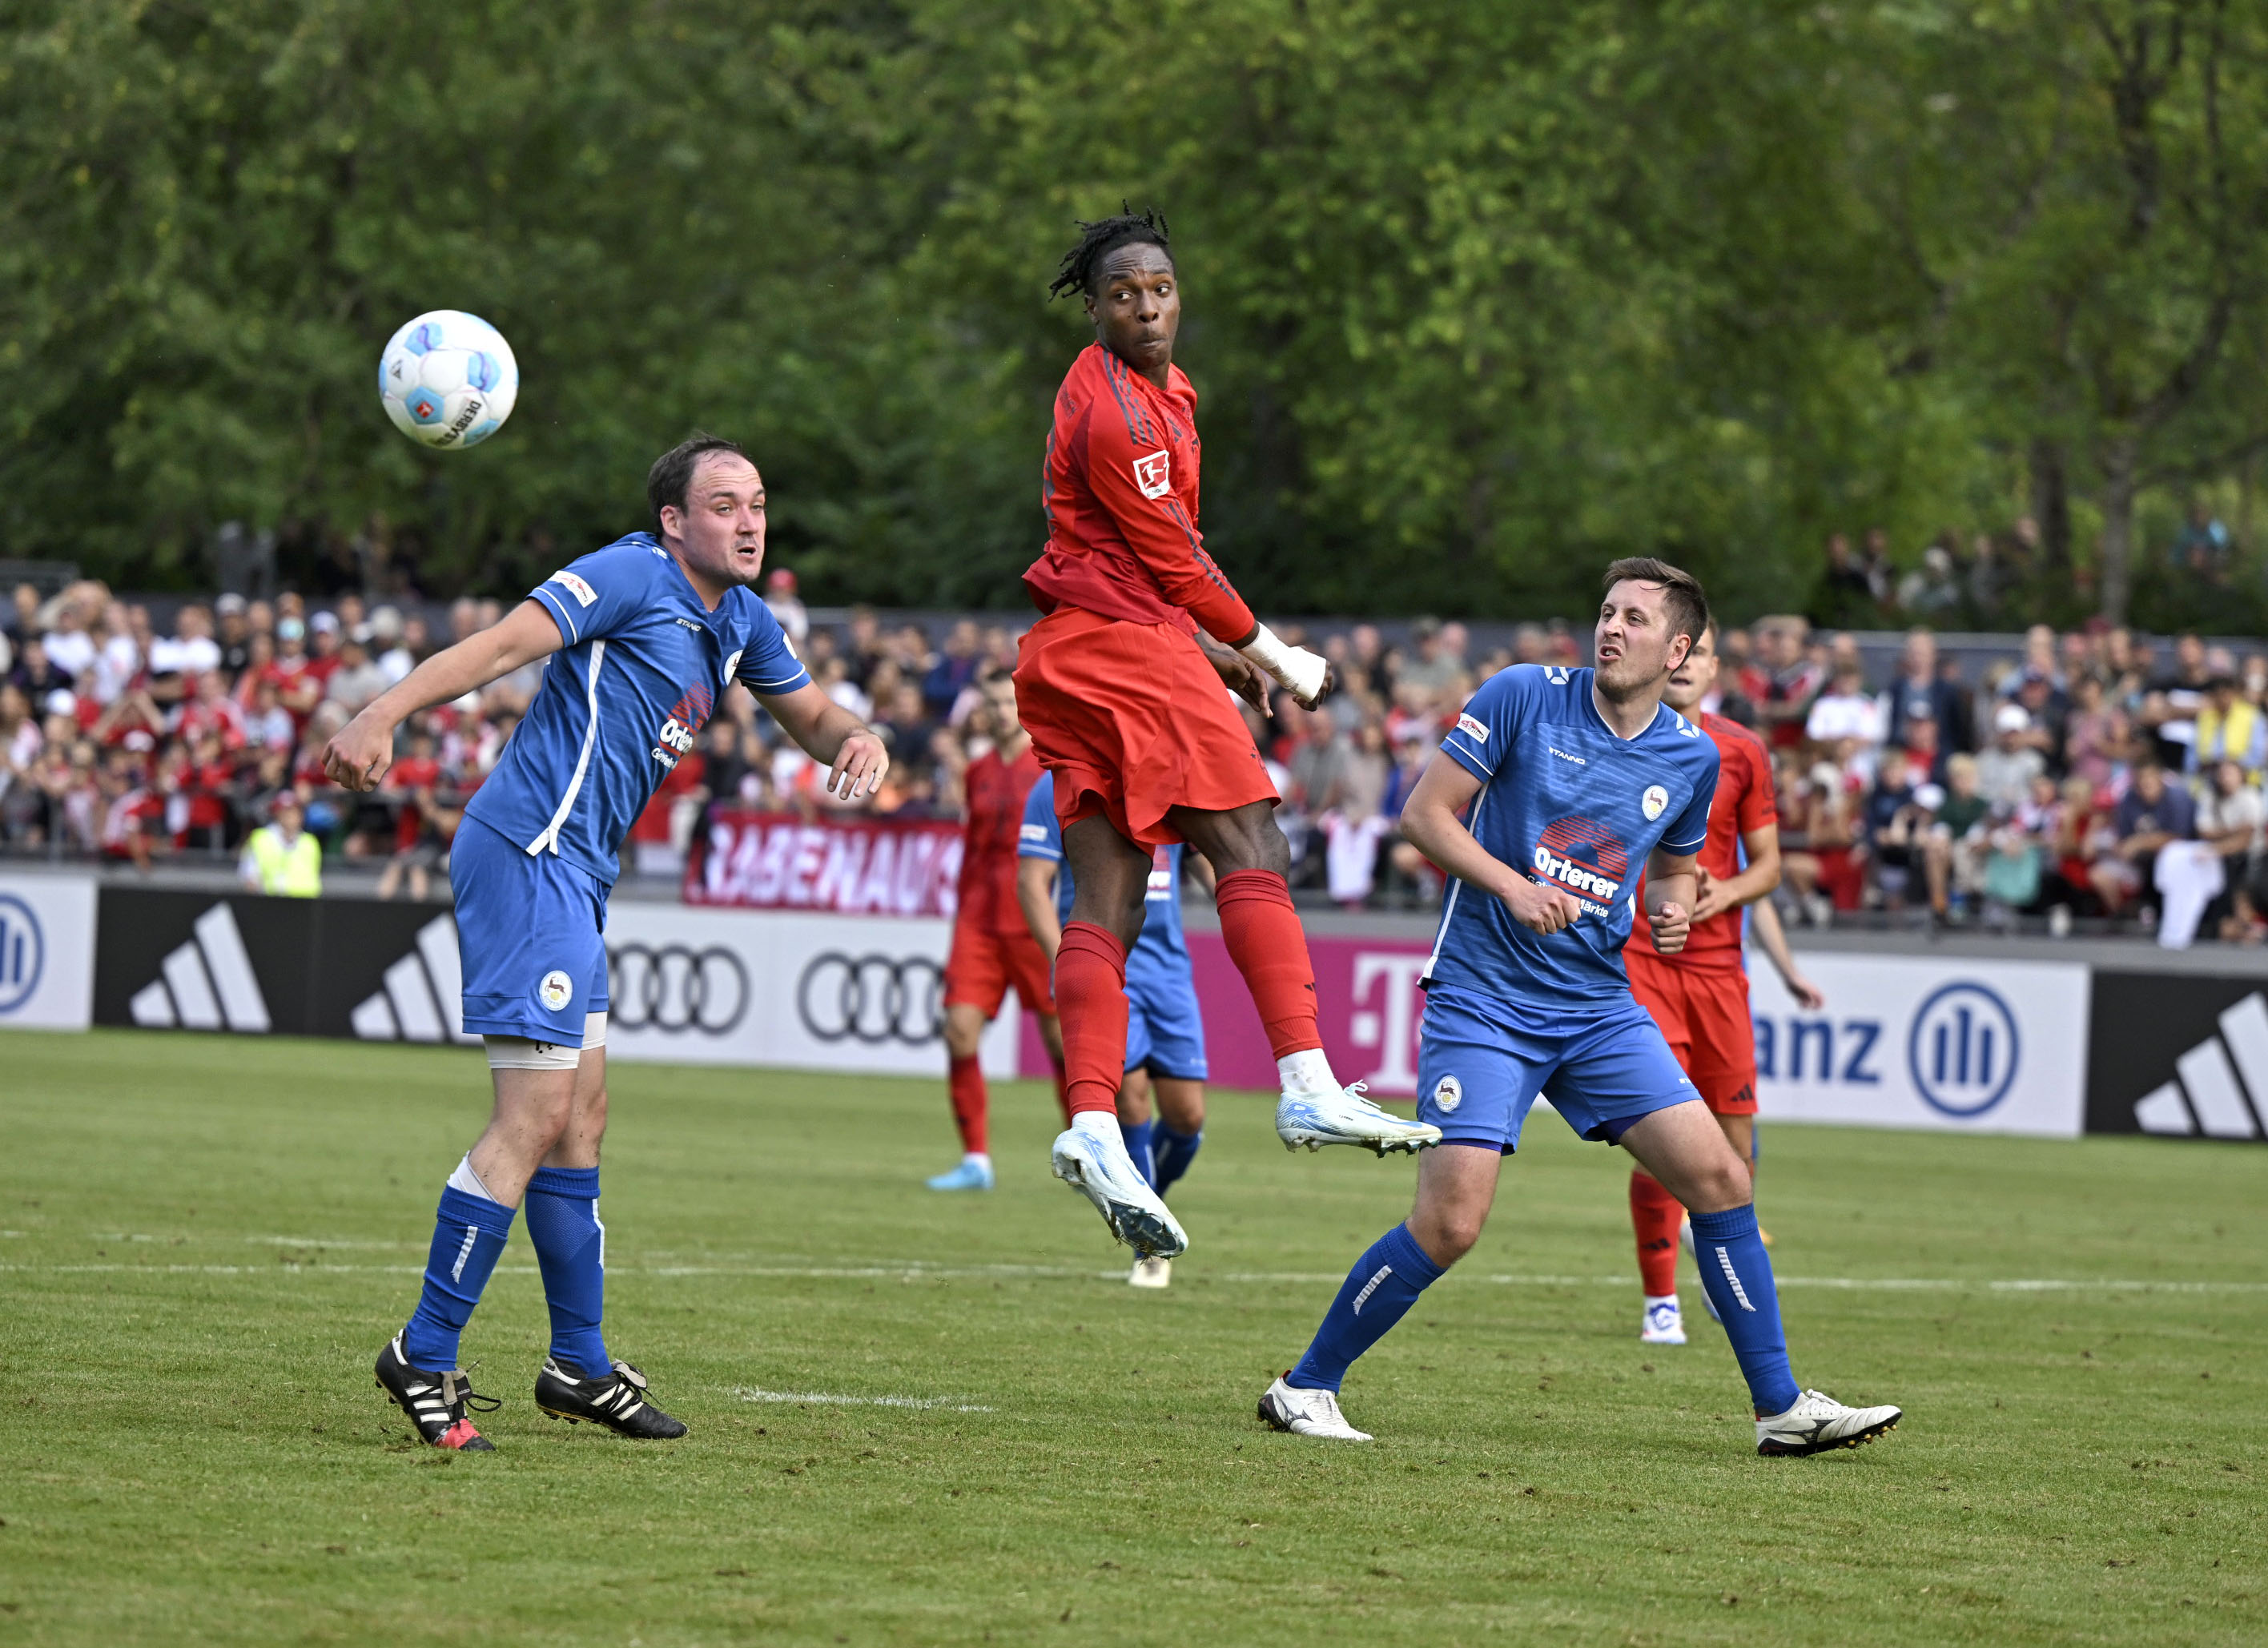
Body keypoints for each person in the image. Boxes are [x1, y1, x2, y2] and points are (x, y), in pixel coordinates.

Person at [1257, 560, 1900, 1457]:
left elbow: (1676, 866)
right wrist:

- - -

**EXERCISE INSTRUCTIONS**
Would you repeat the complete listing exactly, excluding each picture it holds?

**COMPLETED EXERCISE**
Body keypoints for each person in the image. Boxes are [x1, y1, x2, y2] and points are (x, y), in pixel coordinates.

Person at [1257, 560, 1900, 1457]:
left elbow: (1676, 866)
right wrist:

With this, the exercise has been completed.